_Data for review_.
..............................
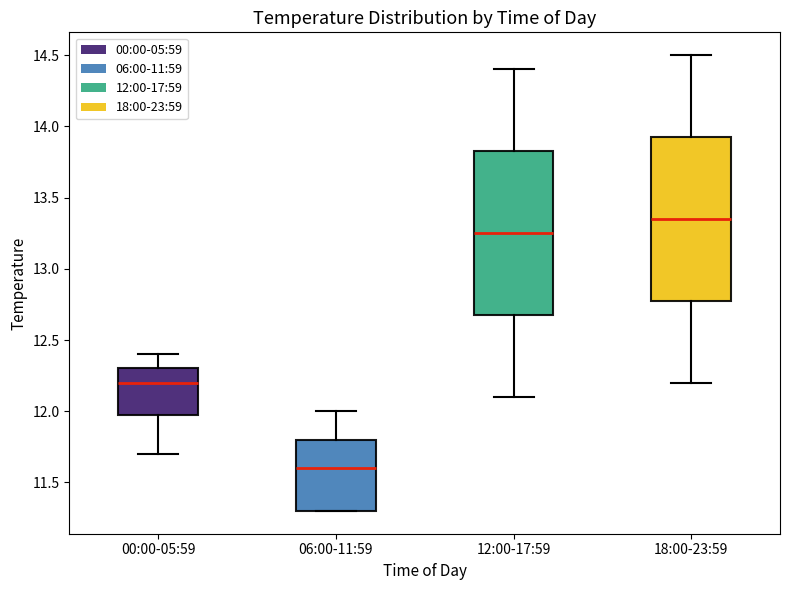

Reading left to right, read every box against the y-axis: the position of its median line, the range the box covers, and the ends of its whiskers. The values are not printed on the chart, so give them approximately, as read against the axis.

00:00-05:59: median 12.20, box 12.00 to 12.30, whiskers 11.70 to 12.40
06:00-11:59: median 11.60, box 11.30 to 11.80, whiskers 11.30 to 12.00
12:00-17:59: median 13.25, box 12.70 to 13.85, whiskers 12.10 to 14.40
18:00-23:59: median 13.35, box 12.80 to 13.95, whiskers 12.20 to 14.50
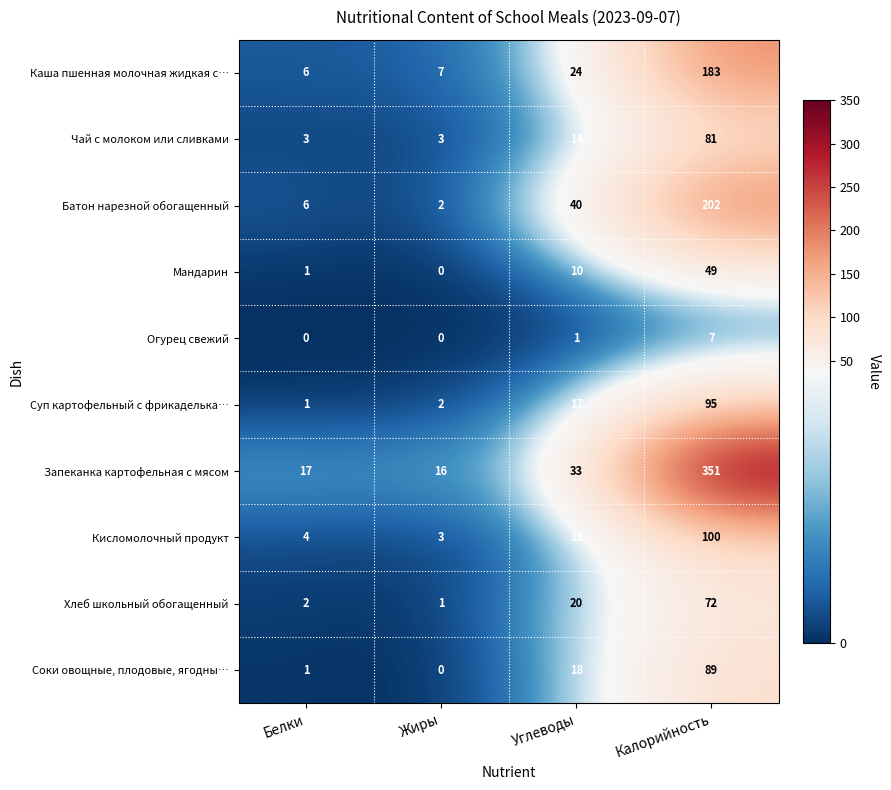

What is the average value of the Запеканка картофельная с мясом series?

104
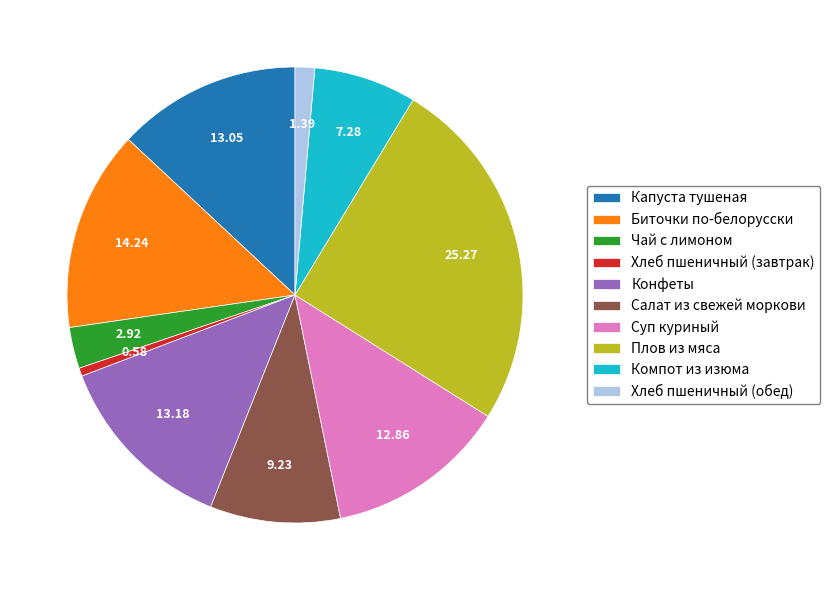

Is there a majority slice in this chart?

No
..............................
_Your instructions_.
Reproduce the rows above verbatim, leaving out the pictures.

_Task response_.
Reading left to right, read every box against the y-axis: the position of its median line, the range the box covers, and the ends of its whiskers. The values are not printed on the chart, so give them approximately, as read against the axis.

00:00-05:59: median 12.20, box 12.00 to 12.30, whiskers 11.70 to 12.40
06:00-11:59: median 11.60, box 11.30 to 11.80, whiskers 11.30 to 12.00
12:00-17:59: median 13.25, box 12.70 to 13.85, whiskers 12.10 to 14.40
18:00-23:59: median 13.35, box 12.80 to 13.95, whiskers 12.20 to 14.50

What is the average value of the Запеканка картофельная с мясом series?

104

Is there a majority slice in this chart?

No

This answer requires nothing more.